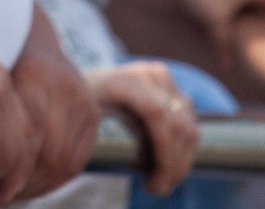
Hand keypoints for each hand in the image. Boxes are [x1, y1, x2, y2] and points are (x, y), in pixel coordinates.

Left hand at [9, 16, 99, 200]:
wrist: (26, 29)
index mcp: (34, 72)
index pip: (23, 137)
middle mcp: (64, 85)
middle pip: (43, 153)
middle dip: (14, 184)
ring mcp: (83, 98)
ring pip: (60, 161)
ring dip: (31, 187)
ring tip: (4, 198)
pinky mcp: (92, 111)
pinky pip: (76, 161)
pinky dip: (51, 181)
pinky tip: (28, 190)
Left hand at [84, 62, 198, 196]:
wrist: (75, 82)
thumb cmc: (77, 109)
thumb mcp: (81, 123)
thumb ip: (98, 137)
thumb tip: (125, 164)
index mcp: (118, 82)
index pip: (155, 114)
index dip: (164, 151)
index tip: (154, 183)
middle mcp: (142, 75)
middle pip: (178, 126)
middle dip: (173, 166)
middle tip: (158, 188)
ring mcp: (158, 77)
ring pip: (189, 128)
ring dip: (181, 161)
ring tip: (162, 181)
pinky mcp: (167, 82)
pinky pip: (188, 121)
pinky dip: (184, 148)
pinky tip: (168, 165)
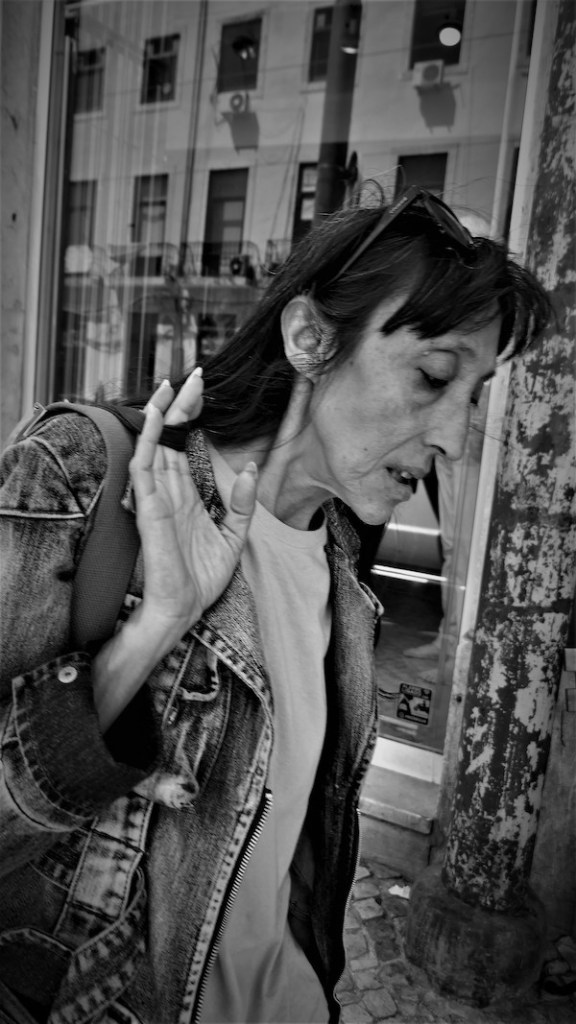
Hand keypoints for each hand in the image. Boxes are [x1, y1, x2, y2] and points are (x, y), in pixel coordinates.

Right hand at [129, 370, 257, 638]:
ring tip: (170, 384)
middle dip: (181, 404)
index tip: (204, 390)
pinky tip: (156, 414)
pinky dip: (147, 438)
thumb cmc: (201, 579)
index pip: (185, 445)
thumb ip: (243, 503)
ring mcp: (156, 496)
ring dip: (161, 412)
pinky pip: (144, 465)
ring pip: (153, 443)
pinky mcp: (148, 507)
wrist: (183, 608)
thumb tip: (252, 467)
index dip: (193, 417)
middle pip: (170, 436)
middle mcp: (168, 490)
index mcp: (185, 494)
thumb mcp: (235, 536)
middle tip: (194, 375)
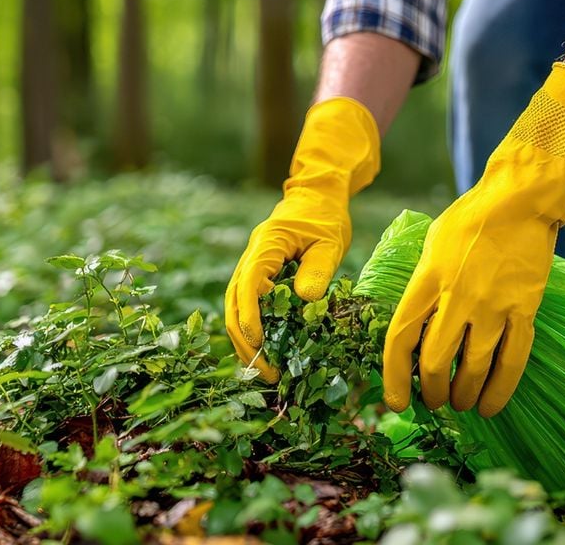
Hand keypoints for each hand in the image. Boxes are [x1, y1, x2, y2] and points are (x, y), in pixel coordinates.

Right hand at [225, 97, 379, 381]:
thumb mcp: (329, 241)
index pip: (248, 283)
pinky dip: (255, 328)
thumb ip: (318, 268)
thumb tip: (305, 299)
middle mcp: (252, 257)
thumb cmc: (326, 215)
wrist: (318, 194)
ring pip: (237, 306)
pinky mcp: (261, 274)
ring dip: (246, 339)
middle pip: (234, 302)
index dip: (249, 314)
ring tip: (264, 369)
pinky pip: (250, 304)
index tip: (258, 342)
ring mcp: (253, 266)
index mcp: (266, 245)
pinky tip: (268, 349)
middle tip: (265, 371)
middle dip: (245, 339)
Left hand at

ABOUT THIS TASK » Would you retype every record above exactly, leaving out the pictures?

OUTPUT OF THE EXERCISE »
Hand keypoints for each hand in the image. Boxes are [x1, y1, x2, y2] and points are (x, y), in pixel coordinates.

Left hand at [9, 16, 99, 200]:
wrist: (26, 29)
index mcp: (34, 72)
index pip: (23, 137)
middle mcp: (64, 85)
middle pip: (43, 153)
middle dip: (14, 184)
ring mcp: (83, 98)
ring pip: (60, 161)
ring dip: (31, 187)
ring tip: (4, 198)
pinky mcp: (92, 111)
pinky pip: (76, 161)
pinky dip: (51, 181)
pinky tip: (28, 190)
Left hand at [84, 62, 198, 196]:
wrist: (75, 82)
thumb cmc: (77, 109)
thumb mcp: (81, 123)
thumb ip: (98, 137)
thumb tip: (125, 164)
index mcp: (118, 82)
index pip: (155, 114)
index dip: (164, 151)
index tip: (154, 183)
middle mcp: (142, 75)
middle pip: (178, 126)
middle dip: (173, 166)
middle tip: (158, 188)
ring mcp: (158, 77)
ring pip: (189, 128)
ring dip: (181, 161)
ring tip: (162, 181)
pinky mcp: (167, 82)
pinky pip: (188, 121)
pinky dip: (184, 148)
pinky tip: (168, 165)
Hand keypoints for each hand in the image. Boxes are [x1, y1, x2, y2] and points are (x, y), in pixel coordinates.

Right hand at [129, 370, 257, 638]:
ring tip: (170, 384)
middle dip: (181, 404)
index tip: (204, 390)
pinky tip: (156, 414)
pinky dip: (147, 438)
thumb cmc: (201, 579)
index pip: (185, 445)
thumb ip: (243, 503)
ring mcp: (156, 496)
ring dip: (161, 412)
pinky pip: (144, 465)
ring pip: (153, 443)
pinky mcp: (148, 507)
wrist: (183, 608)
thumb tip: (252, 467)
index dip: (193, 417)
middle pip: (170, 436)
middle mcp: (168, 490)
index mcp: (185, 494)
thumb mcp: (235, 536)
middle tip: (194, 375)
Hand keypoints for each hand in the image. Boxes are [x1, y1, x2, y2] and points are (x, y), in pixel coordinates.

Right hand at [225, 97, 379, 381]:
thumb mcp: (329, 241)
index pip: (248, 283)
pinky dip: (255, 328)
thumb ip: (318, 268)
thumb tip: (305, 299)
middle mcp: (252, 257)
thumb cmc: (326, 215)
wrist: (318, 194)
ring pip: (237, 306)
pinky mcp: (261, 274)
ring dip: (246, 339)
middle pip: (234, 302)
index dip: (249, 314)
ring tip: (264, 369)
pinky pip: (250, 304)
index tip: (258, 342)
ring mcp: (253, 266)
index mcp: (266, 245)
pinky tip: (268, 349)
middle tip: (265, 371)
middle dip: (245, 339)
Left hand at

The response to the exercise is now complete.